[Dataset excerpts]
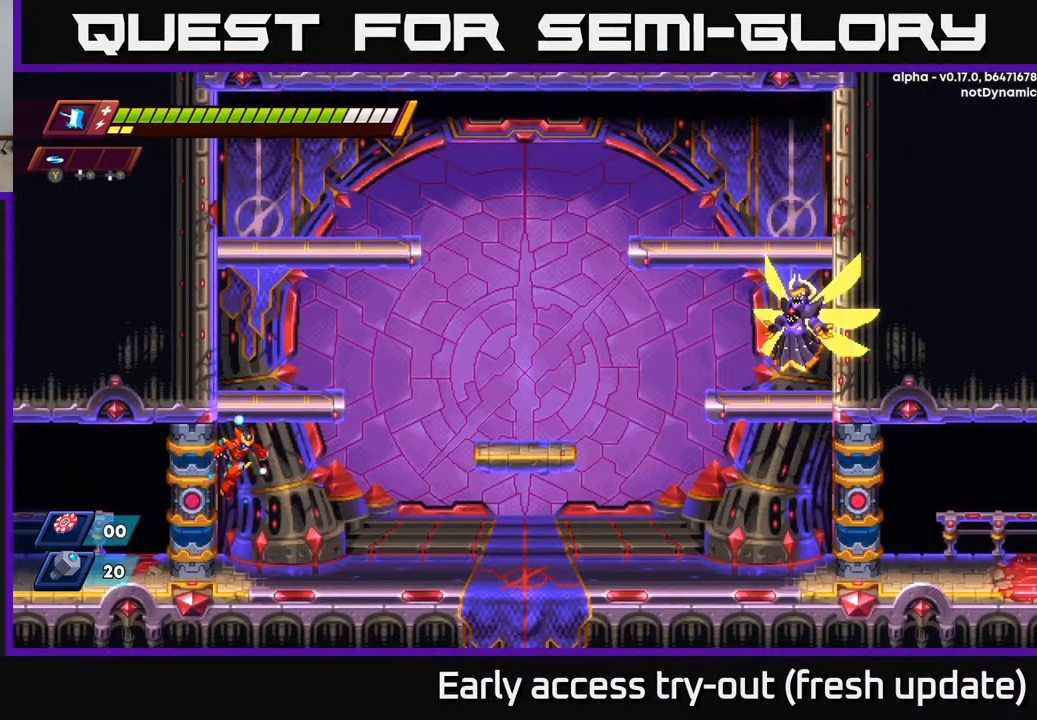
{"buttons": ["DPAD_RIGHT"], "left_stick": "center", "right_stick": "center", "events": []}
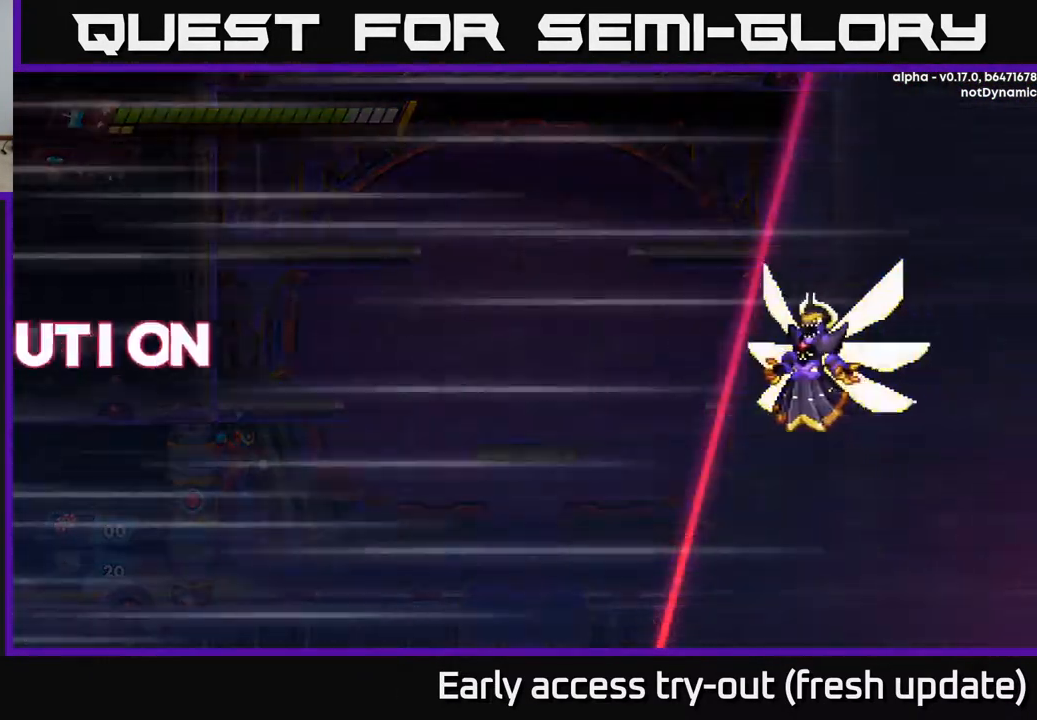
{"buttons": [], "left_stick": "center", "right_stick": "center", "events": [[400, "DPAD_RIGHT", "up"]]}
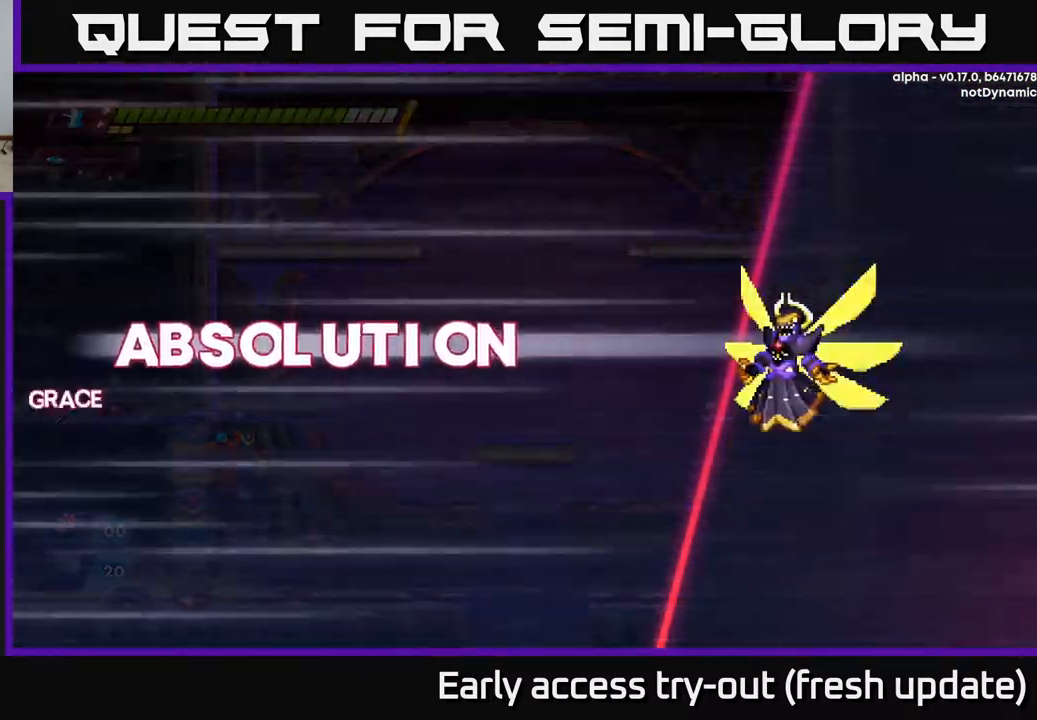
{"buttons": [], "left_stick": "center", "right_stick": "center", "events": [[283, "A", "down"], [483, "A", "up"]]}
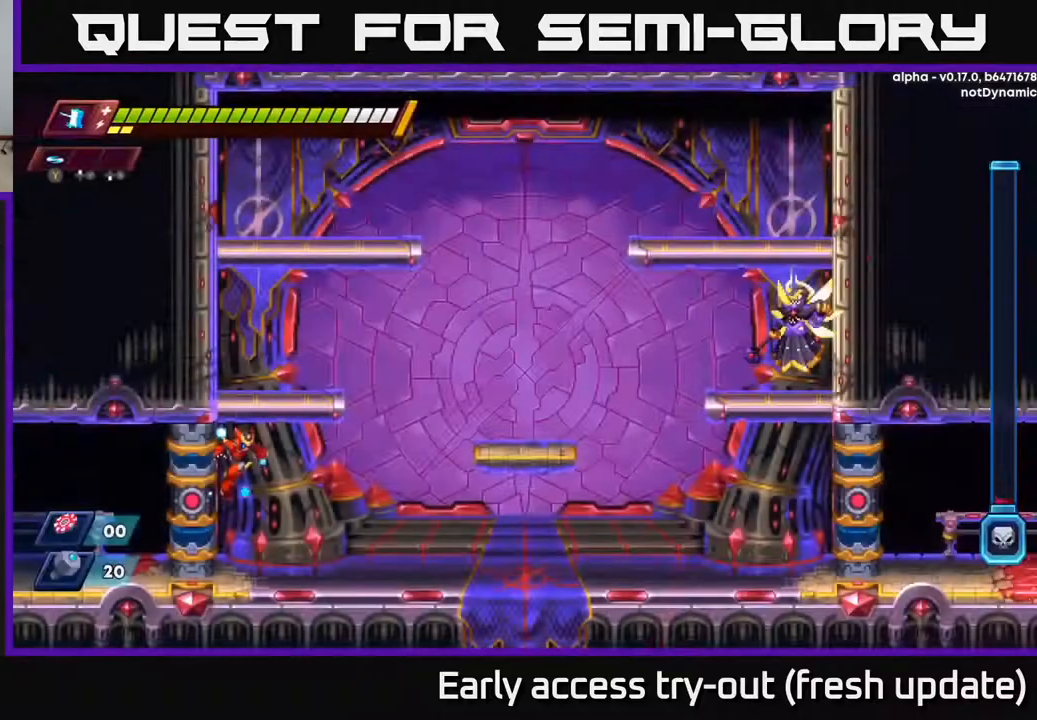
{"buttons": ["DPAD_RIGHT"], "left_stick": "center", "right_stick": "center", "events": [[133, "DPAD_RIGHT", "down"], [217, "R2", "down"], [383, "R2", "up"]]}
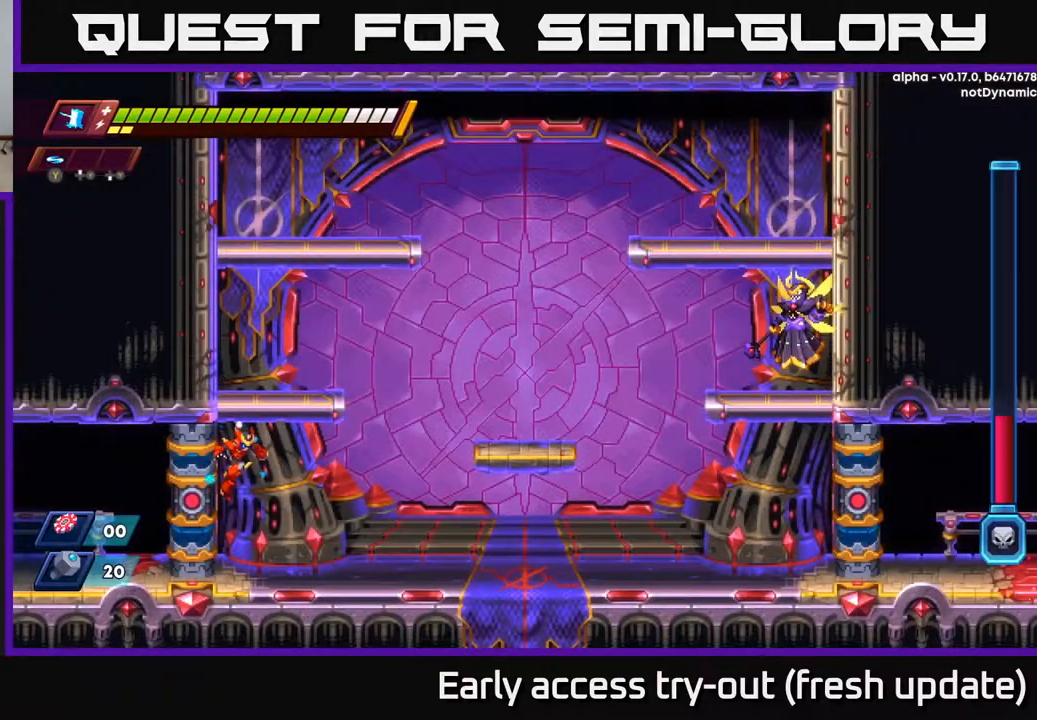
{"buttons": ["R2", "DPAD_RIGHT"], "left_stick": "center", "right_stick": "center", "events": [[100, "R2", "down"]]}
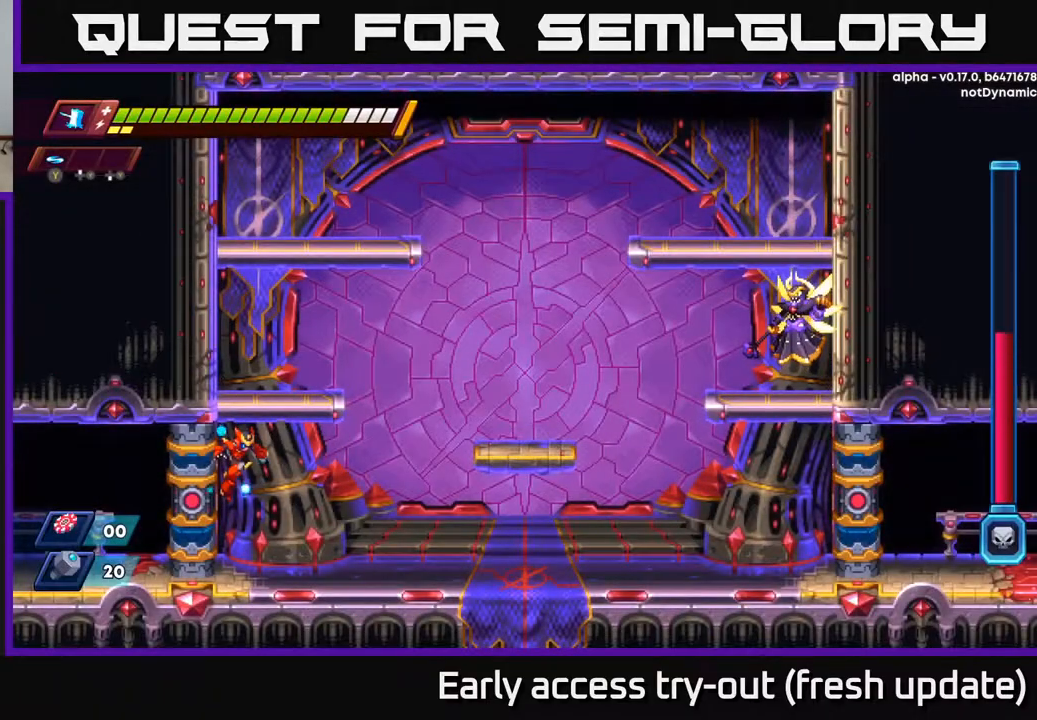
{"buttons": ["DPAD_RIGHT"], "left_stick": "center", "right_stick": "center", "events": [[33, "R2", "up"]]}
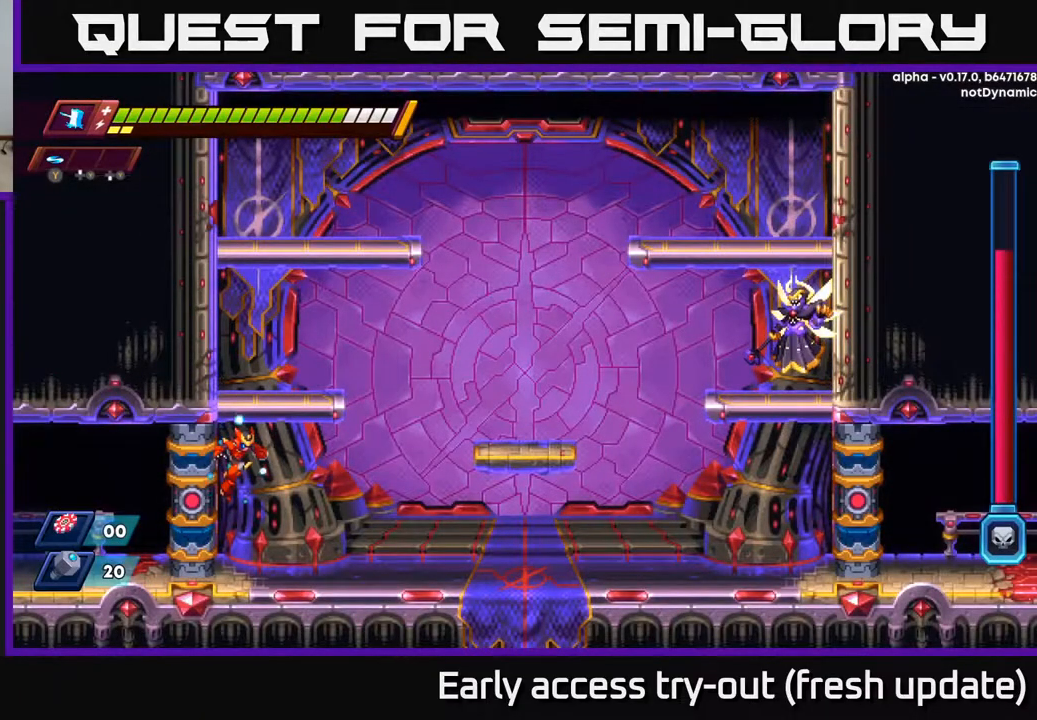
{"buttons": ["DPAD_RIGHT"], "left_stick": "center", "right_stick": "center", "events": []}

▶ What you have to do:
Skip the pictures, then return the rest of the data exactly.

▶ Completed task:
{"buttons": ["DPAD_RIGHT"], "left_stick": "center", "right_stick": "center", "events": []}
{"buttons": [], "left_stick": "center", "right_stick": "center", "events": [[400, "DPAD_RIGHT", "up"]]}
{"buttons": [], "left_stick": "center", "right_stick": "center", "events": [[283, "A", "down"], [483, "A", "up"]]}
{"buttons": ["DPAD_RIGHT"], "left_stick": "center", "right_stick": "center", "events": [[133, "DPAD_RIGHT", "down"], [217, "R2", "down"], [383, "R2", "up"]]}
{"buttons": ["R2", "DPAD_RIGHT"], "left_stick": "center", "right_stick": "center", "events": [[100, "R2", "down"]]}
{"buttons": ["DPAD_RIGHT"], "left_stick": "center", "right_stick": "center", "events": [[33, "R2", "up"]]}
{"buttons": ["DPAD_RIGHT"], "left_stick": "center", "right_stick": "center", "events": []}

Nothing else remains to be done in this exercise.